# iStick Pico New Colours



## skola (9/6/16)

I know that these will be stocked locally... I just NEED to know when

Reactions: Like 2 | Winner 1


----------



## Sir Vape (9/6/16)

Some have shipped 

We just got in the Bushido Edition Pico which is pretty cool.
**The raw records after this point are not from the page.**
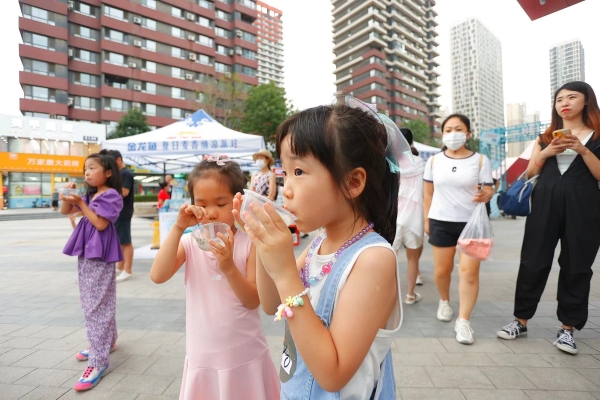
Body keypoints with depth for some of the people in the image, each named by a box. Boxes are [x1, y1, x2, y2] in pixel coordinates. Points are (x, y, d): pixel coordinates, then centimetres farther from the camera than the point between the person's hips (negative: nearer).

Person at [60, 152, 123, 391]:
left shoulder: (111, 195, -11)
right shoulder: (90, 195, 15)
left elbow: (100, 223, -18)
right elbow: (65, 211, 20)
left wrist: (81, 203, -17)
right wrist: (68, 194, 3)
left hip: (100, 254, -9)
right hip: (86, 252, 10)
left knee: (97, 306, -8)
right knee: (90, 303, 18)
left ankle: (99, 361, -1)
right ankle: (106, 342, 35)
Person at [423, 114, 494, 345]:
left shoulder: (480, 160, 0)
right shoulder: (434, 161, 5)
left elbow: (488, 190, -1)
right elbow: (428, 194, 8)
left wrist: (486, 195, -25)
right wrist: (427, 220, 5)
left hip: (472, 222, -1)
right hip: (441, 222, 2)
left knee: (469, 272, -5)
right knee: (442, 270, 10)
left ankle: (463, 321, 6)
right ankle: (444, 301, 37)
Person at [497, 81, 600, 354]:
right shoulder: (545, 137, 16)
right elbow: (530, 172, 11)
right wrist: (546, 153, -6)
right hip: (545, 204, 2)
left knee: (576, 267, 4)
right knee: (533, 263, 2)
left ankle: (567, 327, 18)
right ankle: (521, 320, 13)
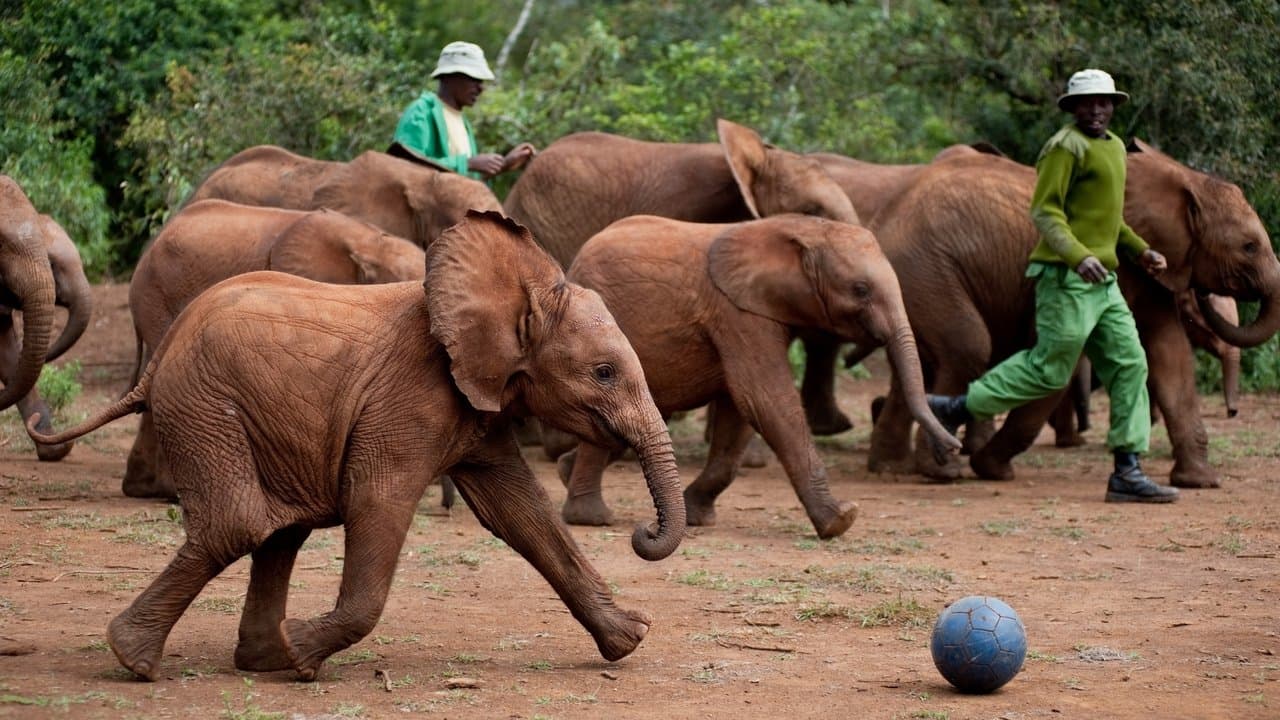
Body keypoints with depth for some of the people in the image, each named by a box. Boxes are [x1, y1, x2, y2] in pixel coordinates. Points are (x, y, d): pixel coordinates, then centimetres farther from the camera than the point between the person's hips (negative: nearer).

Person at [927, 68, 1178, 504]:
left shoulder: (1114, 147, 20)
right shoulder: (1066, 146, -10)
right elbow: (1045, 211, -17)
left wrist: (1140, 251, 23)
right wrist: (1078, 255, -30)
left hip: (1102, 281, 9)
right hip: (1066, 277, -9)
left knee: (1129, 364, 1)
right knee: (1049, 369, -5)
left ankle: (1127, 471, 0)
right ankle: (956, 409, 9)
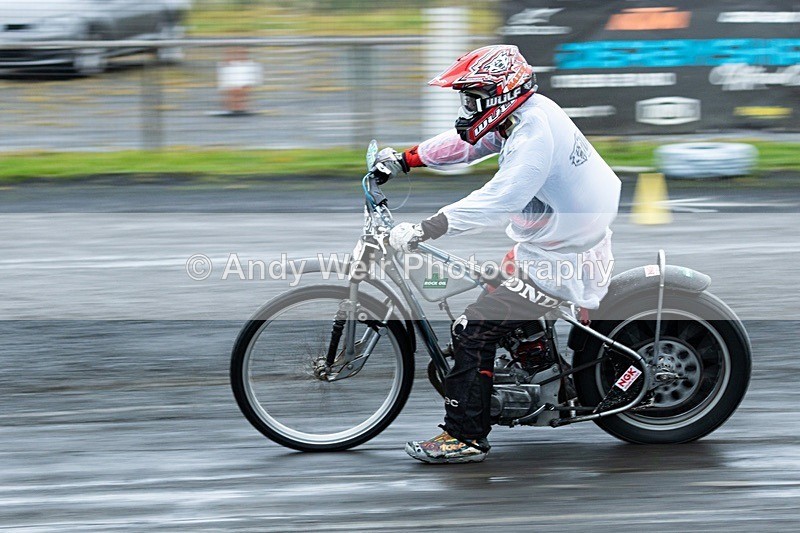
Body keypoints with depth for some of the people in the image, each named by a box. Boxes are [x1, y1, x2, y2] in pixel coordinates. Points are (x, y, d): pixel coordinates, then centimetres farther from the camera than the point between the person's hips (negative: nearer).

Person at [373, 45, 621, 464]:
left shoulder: (535, 135, -25)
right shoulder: (523, 113, 5)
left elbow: (498, 199, -35)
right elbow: (463, 143, 17)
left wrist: (423, 230, -37)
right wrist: (403, 159, 11)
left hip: (560, 264, -10)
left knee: (473, 330, -11)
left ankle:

Reactions: Like 1 | Thanks 1


----------



## skola (9/6/16)

Thanks @Sir Vape, I see there's a US Army Special Ed as well.


----------



## Sir Vape (9/6/16)

Yeah saw that but the Bushido caught my eye though. Not over the top but nice little added detail


----------



## Vaperite South Africa (9/6/16)

Ours are also enroute. Should arrive early next week

Reactions: Like 1


----------



## Pixstar (9/6/16)

skola said:


> I know that these will be stocked locally... I just NEED to know when



In stock:
http://www.vapecartel.co.za/collect...ducts/pico-75w-tc-limited-edition-starter-kit

Reactions: Thanks 1


----------



## Byakko (10/6/16)

Ughhhhh should have waited.If I had know about the bushido I would have bought it over my black one

Sent from my LG-D855 using Tapatalk


----------



## Vape0206 (10/6/16)

Byakko said:


> Ughhhhh should have waited.If I had know about the bushido I would have bought it over my black one
> 
> Sent from my LG-D855 using Tapatalk


Me too.. I bought my pico like two weeks ago.. Shouldve waited abit

Sent from my ALCATEL ONE TOUCH 6032 using Tapatalk


----------



## M_Thre3 (12/6/16)

Over R900 is too much. One site has it for R790. Not lookin to pay extra for a 'limited" edition. With some graphics on the side and on the top of the battery thing. That doesn't constitute an extra R200. IMO. Lol. B4 ppl start ripping me a new 1. Haha

Sent from my SM-N910F using Tapatalk

Reactions: Like 1


----------



## kyle_redbull (12/6/16)

I really like the brushed steel look

Sent from my SM-G935F using Tapatalk


----------



## Vape0206 (12/6/16)

I want the full black

Sent from my ALCATEL ONE TOUCH 6032 using Tapatalk


----------



## M_Thre3 (12/6/16)

kyle_redbull said:


> I really like the brushed steel look
> 
> Sent from my SM-G935F using Tapatalk


I do like the brushed steel one aswell  

Sent from my SM-N910F using Tapatalk


----------